- CSX and Canadian National Railway will offer a new intermodal service beginning Oct. 7, connecting Montreal and Southern Ontario to Philadelphia, New York, New Jersey and the New York City metropolitan area, where CSX currently offers service, according to a press release.
- "This new intermodal offering aims to convert long-haul trucks to interline rail services," Keith Reardon, senior vice-president of consumer product supply chain at CN, said in a statement. "Trains will run directly into the heart of the metropolitan markets of Toronto and Montreal via CN intermodal yards, making this partnership a natural opportunity for both railroads."
- Intermodal revenue at CSX was down 11% in the second quarter. CN posted a 15% bump in intermodal revenue during the same period.
Taking freight off of the highways and onto the rails is arguably Canadian and U.S. railroads' number one goal and the aim of this partnership.
"Answering a need expressed by our customers, this new service positions us to capture market share from trucks and increases capacity in these expedited lanes, as larger container ships call at the Port of Philadelphia and Port of New York and New Jersey,” CSX CEO Jim Foote said in a statement.
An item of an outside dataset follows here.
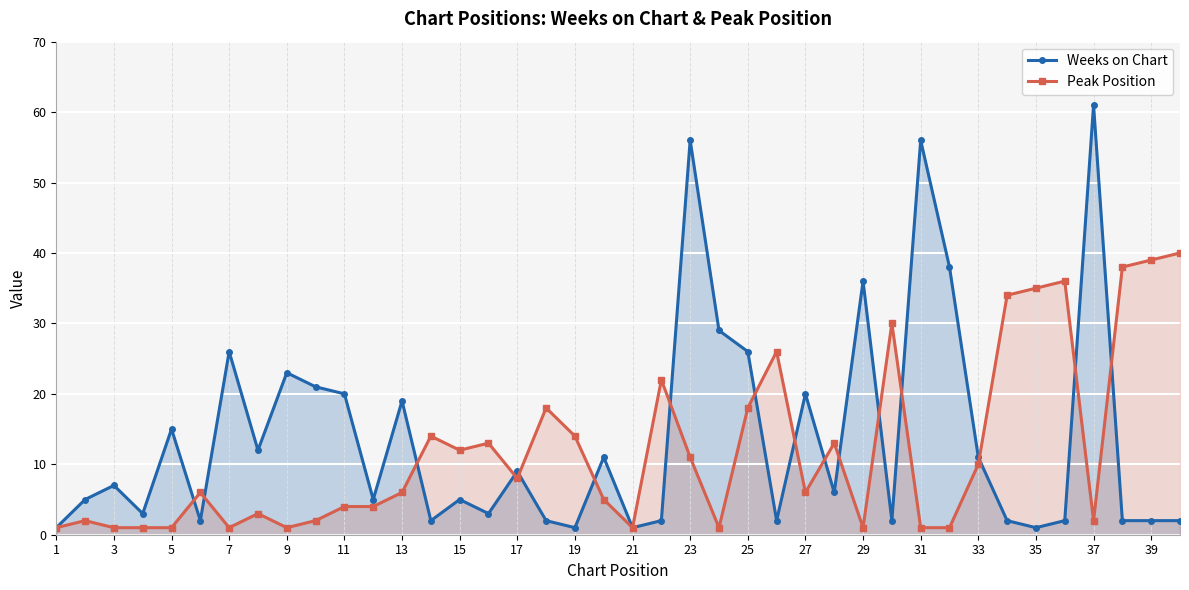

How many values in the Peak Position series are below 6?

18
Many Class I railroads are banking on intermodal freight representing a major part of their future growth. CN has been particularly bullish, making two recent trucking acquisitions and suggesting there may be more on the way. CSX too has been committed to intermodal growth, with Foote as one of the most vocal rail leaders espousing that the railroads need to transform into a premium service.
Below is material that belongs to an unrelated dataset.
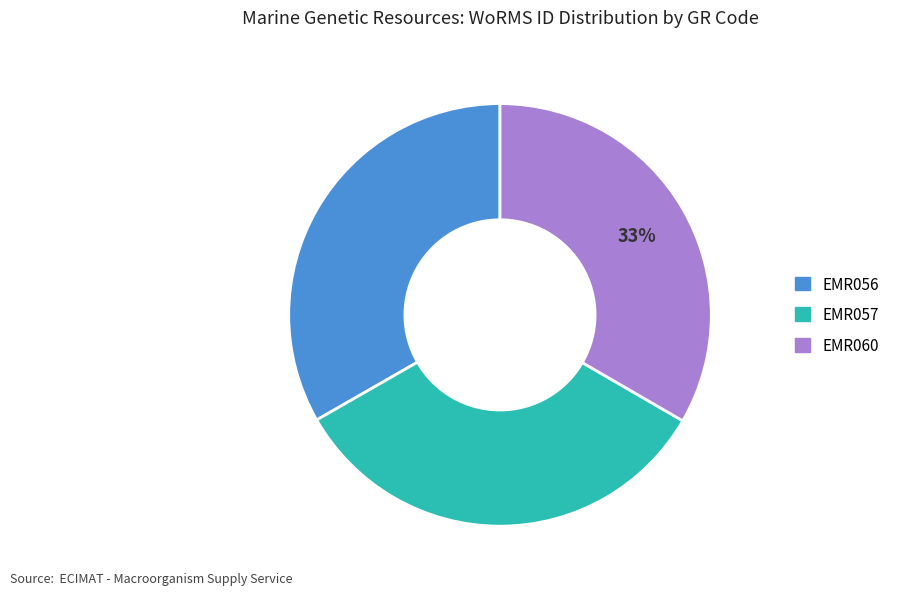

What is the ratio of the value at EMR056 to the value at EMR057?

1.0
In January, Foote said providing a "valuable service" is "changing the dynamics and we are starting to get business from truck that historically moved on rail that's now coming back because of the changes we have made."
It may seem counterintuitive that Class I's like CSX would cut intermodal pairs and "rationalize" networks in the name of precision-scheduled railroading (PSR) — potentially leading to less comprehensive and less attractive intermodal service.
Foote and other PSR-believers have historically contended the efficiency and reliability that come from PSR will be a benefit to customers and make the rails more competitive with the highways. Some vocal customers disagree.
Actions like this new partnership don't happen overnight, but the addition of new intermodal service does represent a departure from the last year or two of service cuts.
By July, a "puzzling" economy and softening trucking market combined with fewer intermodal lanes caused CSX to adjust its 2019 revenue projections down, so this move may be a sign that the railroad sees the value in adding service, on top of chasing the utmost efficiency.